Dear Annie: A while ago, my husband and I co-signed a car loan for my son. At the time, he was very financially stable. After about 2 1/2 years into the loan, we started getting late notices, as he was in financial difficulty. He ran into a situation with his job and was brought up on charges with the law. The car was eventually totaled, but I have found out there is still a balance of about $5,500. Now the car company is looking to us for payment. He apparently was never on the loan; only my husband and I are. He has ruined our credit, to say the least, which has caused a rift in the family.
About a year ago, he placed us in charge of our granddaughter’s 529 plan. There is about $27,000 left in the account. I recently got an email stating that my granddaughter is dropping out of college and that he wants to transfer the funds to his younger daughter. He wanted me to sign over the account to his ex-wife. I definitely do not want to do this. She is a spender, so I am afraid the children would never get the money for their education. I would like to stay in charge.
My dilemma is this. I have called the company the plan is with, and because I am the owner, I could withdraw the $5,500 owed to the car company. I would like to get this behind us. My husband and I are retired and just barely making ends meet, so there is no way we could ever pay back this loan on our own and have our credit restored. Any advice would be greatly appreciated. — Sad Parents
Dear Sad Parents: The problem is that your son keeps leaving messes behind that he expects you and your husband to clean up.

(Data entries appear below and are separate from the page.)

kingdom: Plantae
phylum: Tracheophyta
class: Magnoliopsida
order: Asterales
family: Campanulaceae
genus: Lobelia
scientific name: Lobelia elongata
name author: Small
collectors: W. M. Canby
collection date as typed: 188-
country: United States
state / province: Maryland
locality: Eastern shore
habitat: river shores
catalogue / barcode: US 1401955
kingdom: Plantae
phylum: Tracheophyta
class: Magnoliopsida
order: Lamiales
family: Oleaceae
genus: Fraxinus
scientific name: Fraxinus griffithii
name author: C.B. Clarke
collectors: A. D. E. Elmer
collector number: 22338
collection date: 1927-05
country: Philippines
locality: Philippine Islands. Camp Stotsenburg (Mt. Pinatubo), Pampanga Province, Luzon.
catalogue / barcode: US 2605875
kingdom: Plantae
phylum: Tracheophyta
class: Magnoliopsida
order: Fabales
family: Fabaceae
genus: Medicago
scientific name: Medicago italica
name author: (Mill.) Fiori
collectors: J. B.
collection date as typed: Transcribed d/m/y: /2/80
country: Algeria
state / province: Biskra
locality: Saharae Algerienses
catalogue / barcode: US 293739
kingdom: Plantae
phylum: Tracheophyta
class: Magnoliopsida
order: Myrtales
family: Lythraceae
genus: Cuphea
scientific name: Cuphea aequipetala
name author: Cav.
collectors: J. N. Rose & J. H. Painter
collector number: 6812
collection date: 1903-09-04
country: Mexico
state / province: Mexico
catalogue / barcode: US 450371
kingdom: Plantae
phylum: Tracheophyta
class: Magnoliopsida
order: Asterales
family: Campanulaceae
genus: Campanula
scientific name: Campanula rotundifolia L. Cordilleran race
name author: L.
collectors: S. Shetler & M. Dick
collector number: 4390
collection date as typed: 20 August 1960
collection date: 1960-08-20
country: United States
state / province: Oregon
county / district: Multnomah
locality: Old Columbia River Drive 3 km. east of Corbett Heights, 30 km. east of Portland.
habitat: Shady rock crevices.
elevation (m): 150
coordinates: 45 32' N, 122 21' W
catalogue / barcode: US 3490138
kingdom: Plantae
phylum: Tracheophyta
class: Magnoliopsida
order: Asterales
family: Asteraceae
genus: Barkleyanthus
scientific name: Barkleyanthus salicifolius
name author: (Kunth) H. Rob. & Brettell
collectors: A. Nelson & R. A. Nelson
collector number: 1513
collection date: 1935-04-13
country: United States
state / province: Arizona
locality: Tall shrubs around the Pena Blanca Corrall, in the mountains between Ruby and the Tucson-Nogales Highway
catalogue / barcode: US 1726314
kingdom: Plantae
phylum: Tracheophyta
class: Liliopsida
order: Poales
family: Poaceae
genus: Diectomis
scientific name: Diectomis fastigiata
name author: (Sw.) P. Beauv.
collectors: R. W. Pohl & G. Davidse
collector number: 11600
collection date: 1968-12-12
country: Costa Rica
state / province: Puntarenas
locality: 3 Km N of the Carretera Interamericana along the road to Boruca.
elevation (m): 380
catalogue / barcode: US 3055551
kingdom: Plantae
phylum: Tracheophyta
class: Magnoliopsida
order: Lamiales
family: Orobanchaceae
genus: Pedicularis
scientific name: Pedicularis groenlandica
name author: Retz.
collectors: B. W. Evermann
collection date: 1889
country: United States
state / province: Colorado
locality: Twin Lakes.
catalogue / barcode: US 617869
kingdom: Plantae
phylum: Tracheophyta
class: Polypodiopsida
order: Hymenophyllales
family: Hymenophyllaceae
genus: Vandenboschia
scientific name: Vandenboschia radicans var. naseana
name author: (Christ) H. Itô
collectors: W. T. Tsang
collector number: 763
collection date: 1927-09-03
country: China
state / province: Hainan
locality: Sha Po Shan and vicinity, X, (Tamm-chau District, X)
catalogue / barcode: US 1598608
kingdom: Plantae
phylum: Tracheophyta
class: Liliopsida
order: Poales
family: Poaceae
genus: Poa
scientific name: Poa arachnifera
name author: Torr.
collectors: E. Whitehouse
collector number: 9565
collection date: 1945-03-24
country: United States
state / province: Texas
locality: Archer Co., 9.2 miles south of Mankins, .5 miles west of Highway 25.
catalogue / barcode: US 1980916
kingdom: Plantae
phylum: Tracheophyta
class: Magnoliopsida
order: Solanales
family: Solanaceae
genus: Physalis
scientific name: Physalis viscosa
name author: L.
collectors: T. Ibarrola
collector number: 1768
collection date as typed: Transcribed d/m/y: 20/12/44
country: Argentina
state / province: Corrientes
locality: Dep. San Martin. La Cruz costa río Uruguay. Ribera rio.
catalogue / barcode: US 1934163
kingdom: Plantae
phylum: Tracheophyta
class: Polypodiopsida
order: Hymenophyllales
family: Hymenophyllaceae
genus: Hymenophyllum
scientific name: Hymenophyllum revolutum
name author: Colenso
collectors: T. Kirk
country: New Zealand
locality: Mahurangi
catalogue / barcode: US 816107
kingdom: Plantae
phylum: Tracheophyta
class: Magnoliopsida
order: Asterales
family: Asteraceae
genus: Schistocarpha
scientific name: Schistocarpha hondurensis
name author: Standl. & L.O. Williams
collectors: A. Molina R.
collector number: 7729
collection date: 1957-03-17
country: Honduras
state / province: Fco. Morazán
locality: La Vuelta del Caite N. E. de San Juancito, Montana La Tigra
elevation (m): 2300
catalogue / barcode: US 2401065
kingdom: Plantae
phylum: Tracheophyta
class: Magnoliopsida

You and your husband are living on a fixed income, and you should not have to pay the $5,500 that your son owes to his car company. I would talk to an attorney to find out the best way to proceed and to make sure any additional funds (after the $5,500 has been paid to your son’s car company) go to your granddaughter’s education and not to your son’s ex-wife. I know it costs money to hire a lawyer, but you will save in the long run. You want to avoid Shakespeare’s warning that “the sins of the father are to be laid upon the children.”